第4章 柱《壱》
彼の色は猩々緋色(しょうじょうひいろ)だ。
赤より尚赤い、だけど深く燃えるような色。
額を晒して反り返る金色の癖の強い長髪は、毛先に流れるにつれ赤みも強く、そこから尚猩々緋色が発光して伝わってくる。
綺麗より強さが勝る。
近くにいたら身を焦がされそうな気になる色だ。
更には太く凛々しい黒眉に、何をも射抜くような朱色に金の輪をかけたような鋭い眼孔を持つ。
一度見たら忘れない風貌だ。
「時に鬼の少女よ。君は鬼化して日も浅い頃に冨岡に捕獲されたらしいが、あれから飢餓状態にはなっていないのか?」
「ふぐ、ふごうぐ」
「うむ! 何を言っているのかさっぱりだな!」
じゃあこの口枷外して下さい。
やっぱり会話の妨げになっているじゃないですか。
そう主張する意味で口枷を指差してみるものの「それは外せん!」ときっぱり返されてしまった。
いやだから、じゃあどうするのこれ。
手振り身振りで会話しろと? 無理無理。
「む? 何処へ行く?」
別に何処へも行きませんよ。
ひらひらと適当に片手を振って、諦めと共に彼から離れた。
会話ができないなら折角の外出もすぐ終わってしまうかもしれない。
その前にと、開けた草の上を踏み歩く。
近くて大きな満月は、今の私にはまるで太陽のようだ。
もう浴びることのできないそれの変わりに、静かに目を閉じて月光を感じる。
柔らかく踏む草の感触も、リーリーと静かに合唱する虫達の歌声も、ほんのりと肌を掠めていく微風も。

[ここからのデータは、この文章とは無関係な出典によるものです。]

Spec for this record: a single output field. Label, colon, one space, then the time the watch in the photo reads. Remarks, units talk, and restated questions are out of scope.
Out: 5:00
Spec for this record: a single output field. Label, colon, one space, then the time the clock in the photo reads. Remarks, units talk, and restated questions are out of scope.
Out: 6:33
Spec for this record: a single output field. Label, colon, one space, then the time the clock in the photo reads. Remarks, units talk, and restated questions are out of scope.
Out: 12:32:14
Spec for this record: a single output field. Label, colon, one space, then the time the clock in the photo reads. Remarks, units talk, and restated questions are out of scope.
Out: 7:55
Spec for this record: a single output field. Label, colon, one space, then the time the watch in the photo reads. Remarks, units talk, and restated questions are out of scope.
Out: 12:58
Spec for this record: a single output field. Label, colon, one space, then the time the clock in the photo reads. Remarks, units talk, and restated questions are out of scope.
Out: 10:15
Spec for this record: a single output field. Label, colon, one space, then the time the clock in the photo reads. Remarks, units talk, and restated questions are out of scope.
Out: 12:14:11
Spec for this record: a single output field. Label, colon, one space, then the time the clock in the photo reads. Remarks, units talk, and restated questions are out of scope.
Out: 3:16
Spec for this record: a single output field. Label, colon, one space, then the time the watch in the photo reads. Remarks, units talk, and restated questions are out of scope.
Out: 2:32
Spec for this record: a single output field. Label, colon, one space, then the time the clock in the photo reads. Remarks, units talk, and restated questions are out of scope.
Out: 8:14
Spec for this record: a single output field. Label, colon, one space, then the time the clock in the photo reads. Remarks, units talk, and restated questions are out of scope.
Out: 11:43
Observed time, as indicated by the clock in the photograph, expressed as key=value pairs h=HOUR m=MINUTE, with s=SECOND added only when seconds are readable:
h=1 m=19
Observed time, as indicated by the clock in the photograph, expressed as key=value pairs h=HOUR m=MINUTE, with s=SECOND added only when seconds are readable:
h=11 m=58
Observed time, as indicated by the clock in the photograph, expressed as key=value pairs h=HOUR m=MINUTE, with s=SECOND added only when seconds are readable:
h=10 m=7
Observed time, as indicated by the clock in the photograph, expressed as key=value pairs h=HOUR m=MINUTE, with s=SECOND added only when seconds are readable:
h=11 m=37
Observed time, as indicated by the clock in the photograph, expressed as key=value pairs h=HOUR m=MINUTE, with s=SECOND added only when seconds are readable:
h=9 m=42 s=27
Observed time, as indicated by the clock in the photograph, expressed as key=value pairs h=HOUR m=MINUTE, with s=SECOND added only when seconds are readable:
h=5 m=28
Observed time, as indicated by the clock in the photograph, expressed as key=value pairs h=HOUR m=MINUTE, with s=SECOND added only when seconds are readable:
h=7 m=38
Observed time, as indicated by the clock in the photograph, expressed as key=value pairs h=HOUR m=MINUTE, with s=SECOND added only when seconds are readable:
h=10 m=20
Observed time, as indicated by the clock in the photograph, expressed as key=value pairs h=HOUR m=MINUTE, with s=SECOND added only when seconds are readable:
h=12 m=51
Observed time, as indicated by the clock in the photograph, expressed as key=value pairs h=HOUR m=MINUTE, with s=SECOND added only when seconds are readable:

どれもが忘れていた情景のようで、どれもが懐かしくて安堵する。
口枷が邪魔だったけど、足を止めてほうと息をついた。
此処は澄んだ空気をしている。
「君は変わった鬼だな」
「?」
視線を感じて目を開ければ、隣に彼が立っていた。
見開いたような眼孔の強い視線が、真っ直ぐに私へと向いている。